§ **Records for processing**:
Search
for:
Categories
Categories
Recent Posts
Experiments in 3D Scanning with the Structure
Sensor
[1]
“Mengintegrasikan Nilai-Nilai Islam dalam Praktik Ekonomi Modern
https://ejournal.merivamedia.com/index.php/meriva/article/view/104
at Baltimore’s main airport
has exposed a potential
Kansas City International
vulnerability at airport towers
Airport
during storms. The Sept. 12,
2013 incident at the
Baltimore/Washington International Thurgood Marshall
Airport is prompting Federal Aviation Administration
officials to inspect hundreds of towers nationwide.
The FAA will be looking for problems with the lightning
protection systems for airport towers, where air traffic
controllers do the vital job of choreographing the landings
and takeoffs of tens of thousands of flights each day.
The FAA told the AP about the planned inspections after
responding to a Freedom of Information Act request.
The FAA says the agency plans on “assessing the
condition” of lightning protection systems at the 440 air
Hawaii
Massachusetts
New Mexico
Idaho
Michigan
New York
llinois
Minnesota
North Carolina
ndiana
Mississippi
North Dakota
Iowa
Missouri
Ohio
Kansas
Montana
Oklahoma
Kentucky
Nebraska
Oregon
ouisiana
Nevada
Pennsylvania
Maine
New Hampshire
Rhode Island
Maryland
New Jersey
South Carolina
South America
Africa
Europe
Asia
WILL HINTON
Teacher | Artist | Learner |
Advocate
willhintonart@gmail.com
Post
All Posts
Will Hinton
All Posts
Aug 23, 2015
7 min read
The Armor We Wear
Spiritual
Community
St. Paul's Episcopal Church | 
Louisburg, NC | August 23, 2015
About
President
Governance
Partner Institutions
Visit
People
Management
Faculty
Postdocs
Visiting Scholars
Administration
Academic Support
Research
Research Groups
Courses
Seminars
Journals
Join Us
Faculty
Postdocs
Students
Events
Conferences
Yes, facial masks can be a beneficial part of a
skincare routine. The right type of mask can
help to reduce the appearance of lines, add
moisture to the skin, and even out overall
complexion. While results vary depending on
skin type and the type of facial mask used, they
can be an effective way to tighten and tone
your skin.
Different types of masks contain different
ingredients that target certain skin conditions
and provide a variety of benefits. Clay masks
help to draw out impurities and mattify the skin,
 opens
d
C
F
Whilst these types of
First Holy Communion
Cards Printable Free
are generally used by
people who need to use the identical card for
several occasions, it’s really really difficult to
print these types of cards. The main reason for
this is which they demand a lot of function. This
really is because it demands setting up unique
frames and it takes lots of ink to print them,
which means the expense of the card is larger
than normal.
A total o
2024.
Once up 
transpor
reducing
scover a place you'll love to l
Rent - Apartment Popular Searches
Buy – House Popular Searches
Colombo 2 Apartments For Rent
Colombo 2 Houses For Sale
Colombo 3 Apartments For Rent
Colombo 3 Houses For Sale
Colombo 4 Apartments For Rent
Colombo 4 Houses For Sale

§ **Written task**:
Only the last part of the entries above is needed: please copy the line with "print these types" and each line after it exactly.

§ **Solution for this problem**:
print these types of cards. The main reason for
this is which they demand a lot of function. This
really is because it demands setting up unique
frames and it takes lots of ink to print them,
which means the expense of the card is larger
than normal.
A total o
2024.
Once up 
transpor
reducing
scover a place you'll love to l
Rent - Apartment Popular Searches
Buy – House Popular Searches
Colombo 2 Apartments For Rent
Colombo 2 Houses For Sale
Colombo 3 Apartments For Rent
Colombo 3 Houses For Sale
Colombo 4 Apartments For Rent
Colombo 4 Houses For Sale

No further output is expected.